Wenn also ein Grossteil der Bevölkerung dem Risiko von Nebenwirkungen ausgesetzt wird, ist es enorm wichtig zu wissen, dass jeder Einzelne, der sich impfen lässt, de facto eine um 0,7% geringere Chance hat, Grippe- oder Atemsymptome zu entwickeln und ein positives SARS-CoV-2-Testresultat zu erhalten. Notabene, nicht schwer zu erkranken oder gar zu sterben.

Diese niedrige absolute Risikoreduktion ergibt sich aus der niedrigen Prävalenz – die Anzahl der Krankheitsfälle in einer definierten Population zu einem Zeitpunkt oder während einer definierten Zeitdauer, in diesem Fall der Probanden in der Placebogruppe während der Dauer der Studie.

Bei gleichbleibender relativer Risikoreduktion gilt: je höher die Prävalenz, desto höher die absolute Risikoreduktion, und umgekehrt. Bei einer Prävalenz von 20% und einer relativen Risikoreduktion von 95% ergäbe sich zum Beispiel eine absolute Risikoreduktion von immerhin 19%, wenn alle Menschen in der berücksichtigten Population das Medikament erhalten würden.

Es folgt eine Tabelle mit den relativen Risikoreduktionen und den absoluten Risikoreduktionen der drei Impfstoffe, basierend auf den offiziellen Zahlen der Phase-III-Studien.

tabelle_impfstoffe_rrr_arr_4s-c1066-6294

Unter allen, die sich impfen lassen, hat somit jeder Einzelne eine 1,2%, respektive eine 0,7% geringere Chance, Grippe- oder Atemsymptome zu entwickeln in Verbindung mit einem positiven SARS-CoV-2-Test – was als «Covid-19» bezeichnet wird. Der sogenannte primäre Endpunkt der Studien, also das vorrangige Ziel, war die Bemessung der Reduzierung der Fälle mit Grippe- und Atemsymptomen in Zusammenhang mit einem positiven SARS-CoV-2-Test – nicht spezifisch die der Reduzierung der Todesfälle.

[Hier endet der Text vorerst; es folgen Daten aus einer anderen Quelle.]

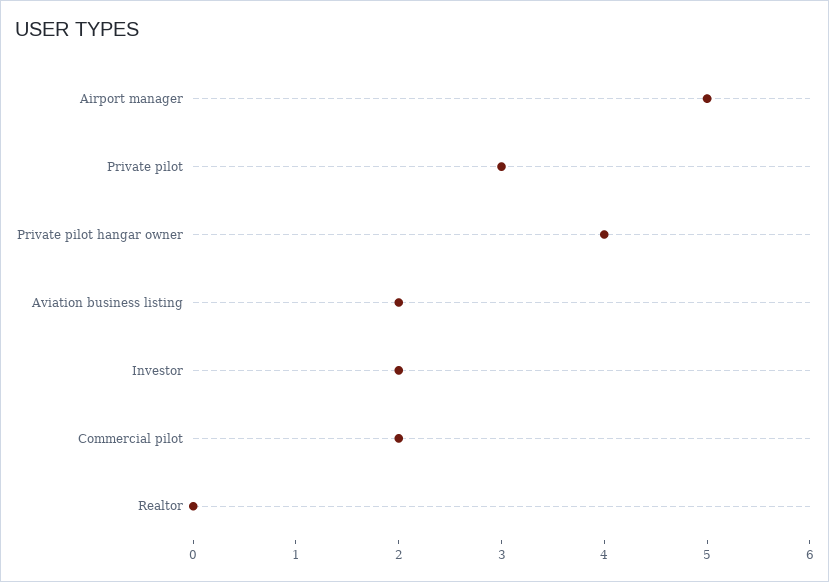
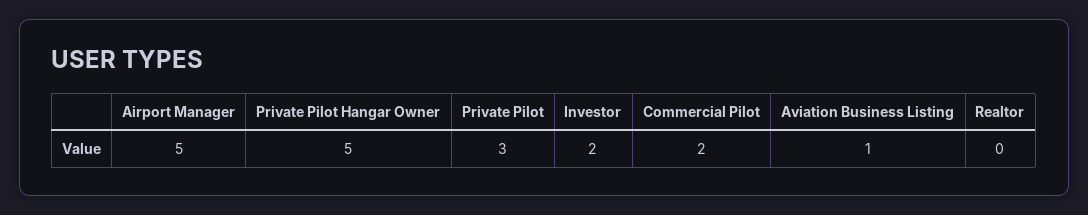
  {
    "Airport manager": 5,
    "Private pilot": 3,
-   "Private pilot hangar owner": 4,
+   "Private pilot hangar owner": 5,
-   "Aviation business listing": 2,
+   "Aviation business listing": 1,
    "Investor": 2,
    "Commercial pilot": 2,
    "Realtor": 0
  }

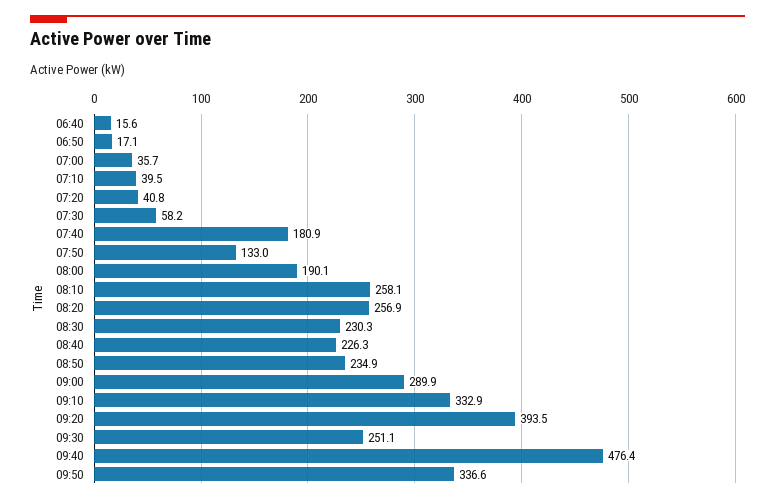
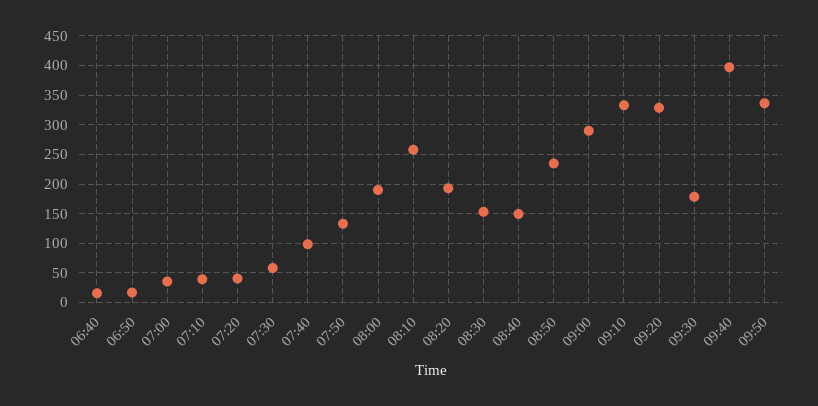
  {
    "06:40": 15.6,
    "06:50": 17.1,
    "07:00": 35.7,
    "07:10": 39.5,
    "07:20": 40.8,
    "07:30": 58.2,
-   "07:40": 180.9,
+   "07:40": 100,
    "07:50": 133,
    "08:00": 190.1,
    "08:10": 258.1,
-   "08:20": 256.9,
+   "08:20": 200,
-   "08:30": 230.3,
+   "08:30": 150,
-   "08:40": 226.3,
+   "08:40": 150,
    "08:50": 234.9,
    "09:00": 289.9,
    "09:10": 332.9,
-   "09:20": 393.5,
+   "09:20": 325,
-   "09:30": 251.1,
+   "09:30": 175,
-   "09:40": 476.4,
+   "09:40": 400,
    "09:50": 336.6
  }

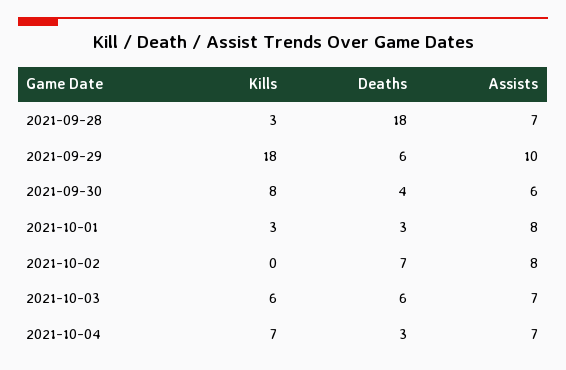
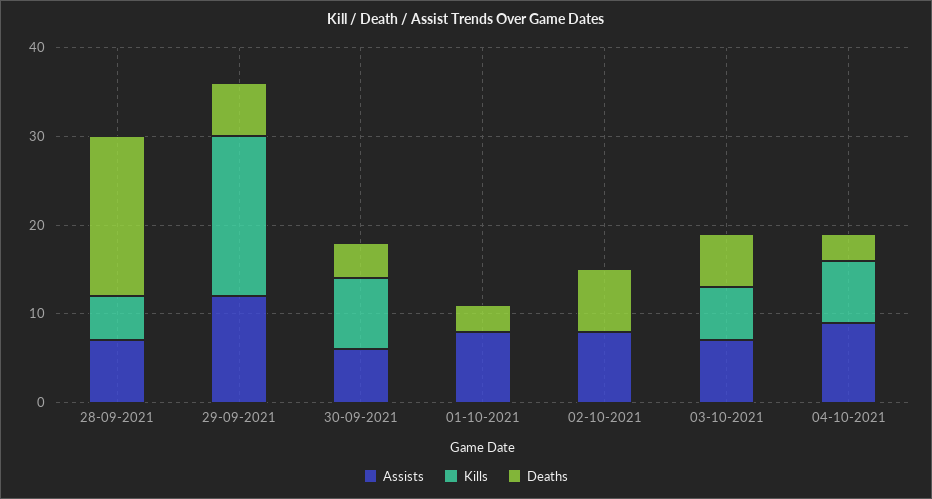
  {
    "Kills": {
-     "2021-09-28": 3,
+     "2021-09-28": 5,
      "2021-09-29": 18,
      "2021-09-30": 8,
-     "2021-10-01": 3,
+     "2021-10-01": 0,
      "2021-10-02": 0,
      "2021-10-03": 6,
      "2021-10-04": 7
    },
    "Deaths": {
      "2021-09-28": 18,
      "2021-09-29": 6,
      "2021-09-30": 4,
      "2021-10-01": 3,
      "2021-10-02": 7,
      "2021-10-03": 6,
      "2021-10-04": 3
    },
    "Assists": {
      "2021-09-28": 7,
-     "2021-09-29": 10,
+     "2021-09-29": 12,
      "2021-09-30": 6,
      "2021-10-01": 8,
      "2021-10-02": 8,
      "2021-10-03": 7,
-     "2021-10-04": 7
+     "2021-10-04": 9
    }
  }

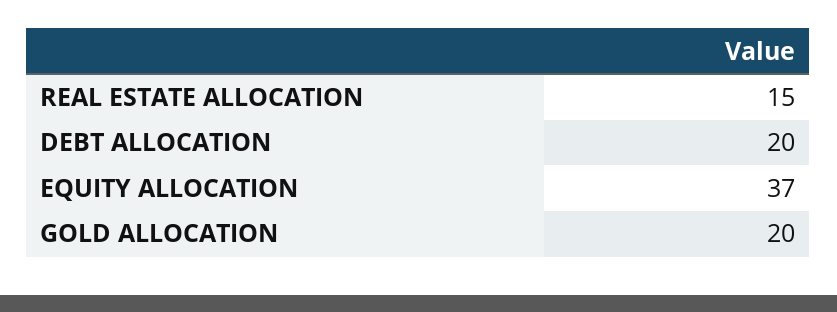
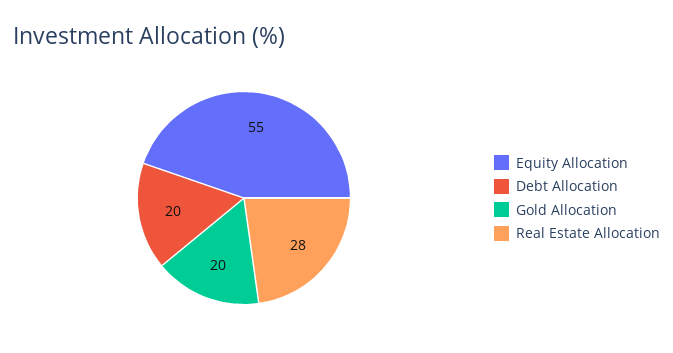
  {
-   "REAL ESTATE ALLOCATION": 15,
+   "REAL ESTATE ALLOCATION": 28,
    "DEBT ALLOCATION": 20,
-   "EQUITY ALLOCATION": 37,
+   "EQUITY ALLOCATION": 55,
    "GOLD ALLOCATION": 20
  }

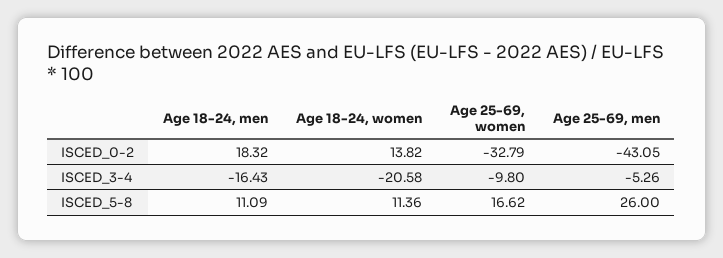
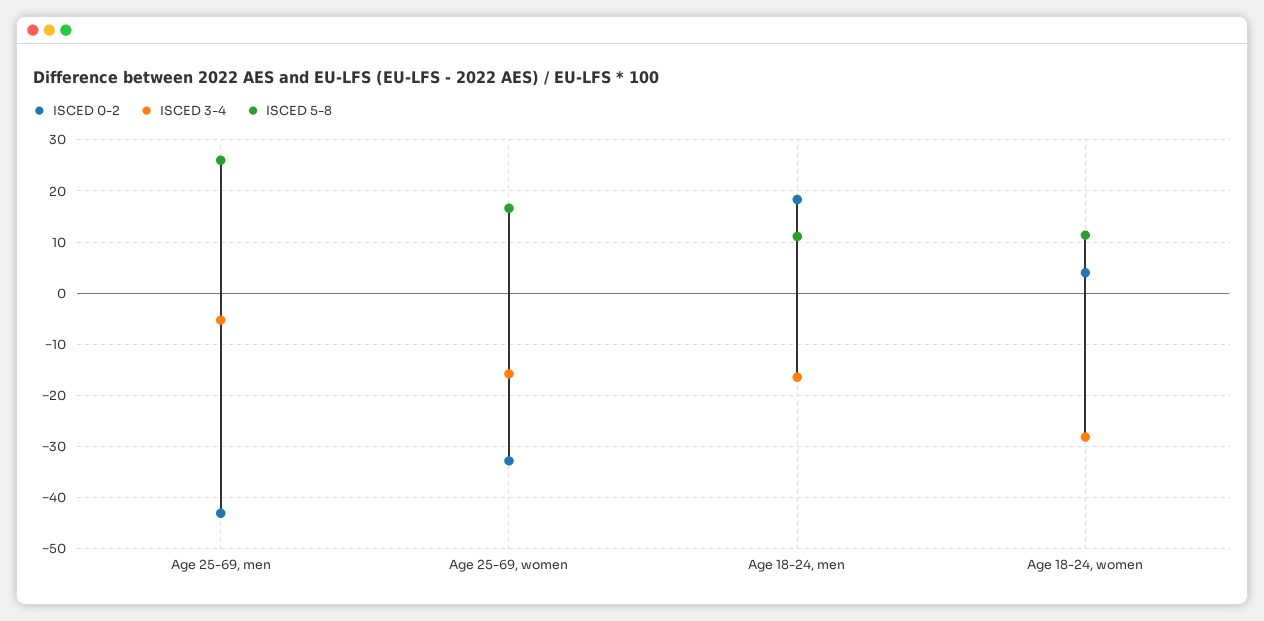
  {
    "ISCED_0-2": {
      "Age 18-24, men": 18.32,
-     "Age 18-24, women": 13.82,
+     "Age 18-24, women": 4,
      "Age 25-69, women": -32.79,
      "Age 25-69, men": -43.05
    },
    "ISCED_3-4": {
      "Age 18-24, men": -16.43,
-     "Age 18-24, women": -20.58,
+     "Age 18-24, women": -28,
-     "Age 25-69, women": -9.8,
+     "Age 25-69, women": -16,
      "Age 25-69, men": -5.26
    },
    "ISCED_5-8": {
      "Age 18-24, men": 11.09,
      "Age 18-24, women": 11.36,
      "Age 25-69, women": 16.62,
      "Age 25-69, men": 26
    }
  }

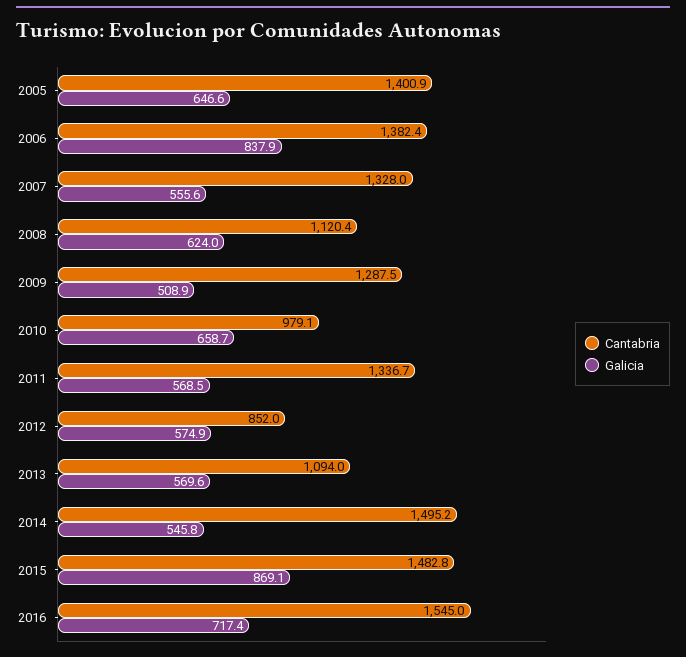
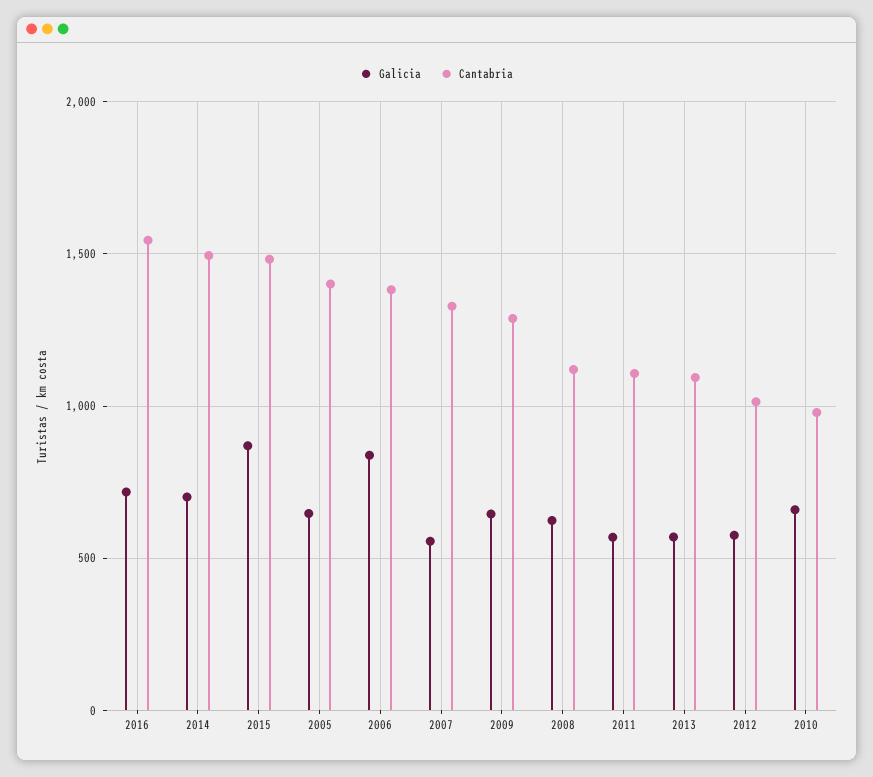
  {
    "Cantabria": {
      "2005": 1400.9,
      "2006": 1382.4,
      "2007": 1328,
      "2008": 1120.4,
      "2009": 1287.5,
      "2010": 979.1,
-     "2011": 1336.7,
+     "2011": 1100,
-     "2012": 852,
+     "2012": 1000,
      "2013": 1094,
      "2014": 1495.2,
      "2015": 1482.8,
      "2016": 1545
    },
    "Galicia": {
      "2005": 646.6,
      "2006": 837.9,
      "2007": 555.6,
      "2008": 624,
-     "2009": 508.9,
+     "2009": 650,
      "2010": 658.7,
      "2011": 568.5,
      "2012": 574.9,
      "2013": 569.6,
-     "2014": 545.8,
+     "2014": 700,
      "2015": 869.1,
      "2016": 717.4
    }
  }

Als sekundärer Endpunkt wurde die Reduzierung der schwereren Fälle mit diesen Symptomen in Zusammenhang mit einem positiven SARS-CoV-2-Test berücksichtigt, inklusive die Todesfälle. Bezogen auf den sekundären Endpunkt war die angebliche Wirksamkeit in den Studien ähnlich wie die auf den primären Endpunkt bezogene Wirksamkeit. Die Studien sind noch nicht beendet, somit könnten sich die Resultate bis zum Ende der Studien noch ändern. Auch sind die Daten mit Vorsicht zu geniessen, da die Pharmafirmen selbst für die Studien verantwortlich sind.

In der Pfizer-Studie starb keiner der Probanden offiziell an «Covid-19», in denen von Moderna und AstraZeneca jeweils einer. Hinzuzufügen ist, dass in den Studien nur Menschen mit einem erhöhten Risiko einer «SARS-CoV-2-Infektion» teilgenommen haben. In der Gesamtbevölkerung wäre die absolute Risikoreduktion somit noch geringer, weil eben die Prävalenz geringer wäre.